Weight loss

What to Do When You Gain Back Some of the Weight You Lost?

Weight loss

Trying to lose weight can feel like jumping on a trampoline. Our weight infuriatingly rockets right back up the harder we jump down. It's not only bad for your budget (getting new pants all the time isn't cheap!), but it's also bad for your health, from muscle loss to immune system attacks. 

Researchers monitored 14 competitors for six years in a study. They were surprised to learn that almost all of the candidates (13 out of 14) gained weight following the competition. And four of the candidates were heavier after the show than they were before they began their weight-loss journey. For some, that means gaining more than 100 pounds! 

You've probably figured out that there's more to your extra weight than just calories in and calories out, and that merely moving more and eating less won't help you thin down. 

Instead, you'll need to figure out what's causing your weight increase so you can undo the damage. 

To assist you, we've highlighted the most frequent reasons for weight gain, as well as strategies for combating each. You might be surprised to find which seemingly innocuous activities are pushing you farther from your ideal weight! Check out these techniques to lose weight forever for expert-recommended recommendations on how to break free from the weight-loss tug-of-war. 

You eat the same amount of food that you did before you lost weight  

Congratulations on completing the task! You've reached your target weight. However, just because you've lost weight doesn't imply you can eat as much as you did before. To keep the scales skewed in your favour, you may need to consume even less. 

Why? At your new weight, your body requires less fuel. Because of a mechanism known as "metabolic adaptation," when you lose a large amount of weight, your metabolism actually slows down. 

Our bodies have evolved to accumulate fat, and you've grown accustomed to your new weight. When you strive to lose weight, your body's metabolism goes into survival mode, lowering the number of calories you burn each day—and it stays that way for almost a year. 

Simultaneously, research shows that dieters' levels of leptin, the satiety hormone that signals your body when you've eaten your fill, decline after weight reduction, leaving you feeling ravenous all the time. 

Defeat It: 

Keep in mind that the first year of losing weight is likely to be the most difficult, and you'll need to be the most diligent. Maintain a regular meal schedule to avoid indulging in office goodies brought in by coworkers. 

You're quite tense 

If your hectic schedule has left you exhausted and agitated, it's possible that you're starting to look mushy in the middle. The stress hormone cortisol, which is released when we are stressed, causes the body to metabolize meals more slowly. To make matters worse, the foods we crave when we're stressed are usually high in fat and sugar. As a result, this diet-derailing combination has the potential to undo your hard-won weight loss victories.

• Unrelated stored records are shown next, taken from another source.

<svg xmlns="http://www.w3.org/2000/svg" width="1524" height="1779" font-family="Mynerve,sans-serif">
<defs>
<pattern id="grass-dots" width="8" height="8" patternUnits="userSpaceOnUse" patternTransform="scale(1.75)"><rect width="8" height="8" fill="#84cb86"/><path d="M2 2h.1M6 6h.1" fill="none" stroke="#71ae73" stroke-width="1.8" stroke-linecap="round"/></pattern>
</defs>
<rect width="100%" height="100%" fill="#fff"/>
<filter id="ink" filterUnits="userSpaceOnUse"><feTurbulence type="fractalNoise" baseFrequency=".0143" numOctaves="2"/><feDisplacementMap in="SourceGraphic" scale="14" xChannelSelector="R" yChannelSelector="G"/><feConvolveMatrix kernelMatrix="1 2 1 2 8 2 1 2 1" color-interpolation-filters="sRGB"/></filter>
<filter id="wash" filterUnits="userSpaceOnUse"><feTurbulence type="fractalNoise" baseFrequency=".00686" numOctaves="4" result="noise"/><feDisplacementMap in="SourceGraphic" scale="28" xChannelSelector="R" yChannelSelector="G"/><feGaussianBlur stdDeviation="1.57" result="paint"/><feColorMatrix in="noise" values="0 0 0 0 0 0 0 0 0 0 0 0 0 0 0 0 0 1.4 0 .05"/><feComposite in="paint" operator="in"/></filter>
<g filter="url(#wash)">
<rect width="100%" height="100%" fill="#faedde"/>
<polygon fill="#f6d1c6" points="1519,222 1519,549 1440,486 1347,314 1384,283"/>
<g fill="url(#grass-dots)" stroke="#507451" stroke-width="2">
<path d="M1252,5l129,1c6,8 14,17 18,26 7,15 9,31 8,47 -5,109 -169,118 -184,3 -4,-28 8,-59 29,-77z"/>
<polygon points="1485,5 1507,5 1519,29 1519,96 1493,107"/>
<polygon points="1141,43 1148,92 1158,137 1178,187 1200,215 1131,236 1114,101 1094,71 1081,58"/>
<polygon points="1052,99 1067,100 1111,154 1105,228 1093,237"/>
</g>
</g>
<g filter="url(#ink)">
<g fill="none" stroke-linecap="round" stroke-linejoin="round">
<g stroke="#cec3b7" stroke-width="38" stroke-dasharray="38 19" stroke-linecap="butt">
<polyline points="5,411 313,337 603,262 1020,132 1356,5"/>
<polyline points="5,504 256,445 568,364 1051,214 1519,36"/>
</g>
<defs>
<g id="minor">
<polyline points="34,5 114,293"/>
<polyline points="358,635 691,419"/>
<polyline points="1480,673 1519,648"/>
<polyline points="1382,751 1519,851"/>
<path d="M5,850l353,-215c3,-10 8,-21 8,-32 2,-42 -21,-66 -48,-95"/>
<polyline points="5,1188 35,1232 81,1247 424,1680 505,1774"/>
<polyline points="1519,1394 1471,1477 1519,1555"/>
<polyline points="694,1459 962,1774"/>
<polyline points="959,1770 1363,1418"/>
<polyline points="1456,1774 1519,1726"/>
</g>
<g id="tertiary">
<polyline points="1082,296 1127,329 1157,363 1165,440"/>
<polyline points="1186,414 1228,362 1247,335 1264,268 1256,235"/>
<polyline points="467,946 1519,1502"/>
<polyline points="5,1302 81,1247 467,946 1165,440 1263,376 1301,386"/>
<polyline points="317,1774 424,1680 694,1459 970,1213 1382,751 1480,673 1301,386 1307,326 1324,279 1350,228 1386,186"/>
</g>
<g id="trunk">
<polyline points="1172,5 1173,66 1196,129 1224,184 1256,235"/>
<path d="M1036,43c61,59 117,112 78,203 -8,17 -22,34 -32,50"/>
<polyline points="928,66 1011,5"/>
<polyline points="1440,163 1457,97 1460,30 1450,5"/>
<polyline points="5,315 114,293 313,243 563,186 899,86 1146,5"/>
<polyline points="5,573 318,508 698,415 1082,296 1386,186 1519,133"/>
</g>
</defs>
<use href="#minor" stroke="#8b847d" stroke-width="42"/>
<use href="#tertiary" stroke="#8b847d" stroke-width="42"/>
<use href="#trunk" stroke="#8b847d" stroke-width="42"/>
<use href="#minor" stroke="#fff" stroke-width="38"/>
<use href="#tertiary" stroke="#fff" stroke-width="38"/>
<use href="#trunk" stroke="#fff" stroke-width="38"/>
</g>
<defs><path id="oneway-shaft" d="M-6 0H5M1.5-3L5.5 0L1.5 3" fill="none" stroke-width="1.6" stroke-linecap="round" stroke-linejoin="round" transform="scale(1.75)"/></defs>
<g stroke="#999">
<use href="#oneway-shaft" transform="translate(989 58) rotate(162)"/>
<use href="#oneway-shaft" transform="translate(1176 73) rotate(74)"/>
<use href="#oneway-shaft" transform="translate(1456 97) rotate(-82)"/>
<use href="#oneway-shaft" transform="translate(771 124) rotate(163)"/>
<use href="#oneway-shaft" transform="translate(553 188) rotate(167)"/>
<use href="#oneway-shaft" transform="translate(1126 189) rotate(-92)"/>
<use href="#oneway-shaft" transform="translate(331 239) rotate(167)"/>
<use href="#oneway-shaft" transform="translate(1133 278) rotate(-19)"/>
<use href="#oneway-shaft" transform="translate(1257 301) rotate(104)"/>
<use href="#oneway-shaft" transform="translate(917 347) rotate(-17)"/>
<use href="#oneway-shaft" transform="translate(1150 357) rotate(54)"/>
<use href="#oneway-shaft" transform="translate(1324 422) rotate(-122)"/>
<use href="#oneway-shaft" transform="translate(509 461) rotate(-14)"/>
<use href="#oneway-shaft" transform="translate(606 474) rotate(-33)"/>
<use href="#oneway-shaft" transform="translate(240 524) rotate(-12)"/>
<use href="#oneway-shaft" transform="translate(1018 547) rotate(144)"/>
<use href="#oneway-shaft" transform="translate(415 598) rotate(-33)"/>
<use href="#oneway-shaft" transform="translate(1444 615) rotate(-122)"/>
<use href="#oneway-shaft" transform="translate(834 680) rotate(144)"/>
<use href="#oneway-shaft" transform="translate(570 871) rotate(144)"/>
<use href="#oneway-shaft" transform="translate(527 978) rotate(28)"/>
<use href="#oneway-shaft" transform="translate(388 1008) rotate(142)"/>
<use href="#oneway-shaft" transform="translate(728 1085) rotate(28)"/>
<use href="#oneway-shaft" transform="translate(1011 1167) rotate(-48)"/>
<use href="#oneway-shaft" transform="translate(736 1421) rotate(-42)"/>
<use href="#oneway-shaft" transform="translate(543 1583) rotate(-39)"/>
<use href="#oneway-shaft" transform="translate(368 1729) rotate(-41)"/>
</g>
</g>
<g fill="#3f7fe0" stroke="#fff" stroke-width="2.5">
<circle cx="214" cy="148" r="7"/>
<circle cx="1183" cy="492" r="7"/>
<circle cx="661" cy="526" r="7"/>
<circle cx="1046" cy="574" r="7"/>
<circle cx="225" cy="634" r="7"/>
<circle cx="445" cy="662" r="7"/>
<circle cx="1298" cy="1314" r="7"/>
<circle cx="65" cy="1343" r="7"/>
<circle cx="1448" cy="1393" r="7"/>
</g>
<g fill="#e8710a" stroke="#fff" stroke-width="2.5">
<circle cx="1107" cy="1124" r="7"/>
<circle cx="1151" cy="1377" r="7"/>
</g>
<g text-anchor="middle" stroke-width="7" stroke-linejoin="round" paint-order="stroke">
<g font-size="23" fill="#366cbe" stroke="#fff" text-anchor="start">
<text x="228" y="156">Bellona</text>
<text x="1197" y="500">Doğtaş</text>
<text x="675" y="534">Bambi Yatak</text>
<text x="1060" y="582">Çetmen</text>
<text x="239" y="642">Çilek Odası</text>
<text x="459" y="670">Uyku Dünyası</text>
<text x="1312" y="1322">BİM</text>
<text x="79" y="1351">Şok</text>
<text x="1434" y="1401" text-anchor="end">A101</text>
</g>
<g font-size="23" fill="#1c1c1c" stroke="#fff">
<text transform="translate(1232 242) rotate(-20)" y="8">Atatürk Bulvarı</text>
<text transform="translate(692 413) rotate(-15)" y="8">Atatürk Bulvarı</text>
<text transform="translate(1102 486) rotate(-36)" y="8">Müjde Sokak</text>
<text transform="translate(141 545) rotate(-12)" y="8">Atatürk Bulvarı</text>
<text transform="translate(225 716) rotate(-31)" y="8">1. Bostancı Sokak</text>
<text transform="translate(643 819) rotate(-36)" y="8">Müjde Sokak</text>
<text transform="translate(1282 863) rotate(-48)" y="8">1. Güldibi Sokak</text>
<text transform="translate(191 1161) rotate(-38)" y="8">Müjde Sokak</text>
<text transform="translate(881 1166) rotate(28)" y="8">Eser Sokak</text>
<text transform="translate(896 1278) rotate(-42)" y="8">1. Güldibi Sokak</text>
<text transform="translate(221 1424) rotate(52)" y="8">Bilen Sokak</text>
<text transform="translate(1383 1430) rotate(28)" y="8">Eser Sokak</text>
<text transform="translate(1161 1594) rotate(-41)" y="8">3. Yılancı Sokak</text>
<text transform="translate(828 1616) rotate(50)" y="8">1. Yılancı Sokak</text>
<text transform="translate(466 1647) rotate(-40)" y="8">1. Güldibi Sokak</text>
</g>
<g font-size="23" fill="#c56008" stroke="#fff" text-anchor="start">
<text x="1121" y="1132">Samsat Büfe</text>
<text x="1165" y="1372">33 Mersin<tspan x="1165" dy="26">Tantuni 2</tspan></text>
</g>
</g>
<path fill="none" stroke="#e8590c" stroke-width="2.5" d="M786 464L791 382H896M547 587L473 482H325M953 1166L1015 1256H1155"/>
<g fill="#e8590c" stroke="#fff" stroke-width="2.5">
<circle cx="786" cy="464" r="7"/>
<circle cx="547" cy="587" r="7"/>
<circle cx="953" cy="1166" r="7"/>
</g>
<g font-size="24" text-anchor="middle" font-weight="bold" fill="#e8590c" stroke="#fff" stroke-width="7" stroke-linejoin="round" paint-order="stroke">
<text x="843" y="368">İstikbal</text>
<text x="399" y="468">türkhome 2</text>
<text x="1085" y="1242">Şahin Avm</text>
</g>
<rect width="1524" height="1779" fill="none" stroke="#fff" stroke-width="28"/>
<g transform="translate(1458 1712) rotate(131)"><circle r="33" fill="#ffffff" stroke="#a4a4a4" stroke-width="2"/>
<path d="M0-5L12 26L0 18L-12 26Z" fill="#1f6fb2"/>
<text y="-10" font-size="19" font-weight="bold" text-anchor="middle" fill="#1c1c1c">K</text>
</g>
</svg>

Weight gain can occur as a result of a combination of high-calorie desires and a stress-induced slow metabolic rate. 

Defeat It: 

Try a few different stress management techniques to be as cool as a cucumber and keep those pesky pounds at bay. 

Yoga, running, hanging out with friends, and unplugging from electronics for an evening are all options. Smiling and laughing can even help reduce stress hormone levels, according to research. Determine what works best for you and schedule decompression time a couple times per week. 

Your Gym Membership Wasn't Renewed 

While eating a good, balanced diet is a crucial part of any weight-loss plan, continuing an exercise routine after you've achieved your goal may be the key to keeping the weight off in the long run. The researchers discovered that after reducing weight, people who quit working out had a drop in their metabolism, whereas those who continued to go out for 40 minutes three times a week maintained the same rate. 

Defeat It: 

Keep your heart beating by running, lifting weights, performing yoga, or Crossfitting. This will help you burn off that occasional beer or cheat meal of a slice of pizza while also keeping that bothersome flab off your stomach. 

You've Decided to Attend Your Fitness Class 

While working out is important for keeping your metabolism in check, if you haven't changed up your workout regimen in a while, that six-pack may easily become a barely-there two-pack. If you've been performing the same routine for several months, your body is no longer being challenged, which means you're not burning as many calories as you could be. 

Defeat It: 

If you usually stick to spin classes, consider trying a boot camp or Zumba class to rev up your metabolism. Can't bear leaving your Schwinn behind? Look to find a more intensive class or push yourself by increasing the resistance (even if the instructor doesn't say so). One strategy to break through a weight-loss stall is to change up your exercise programme.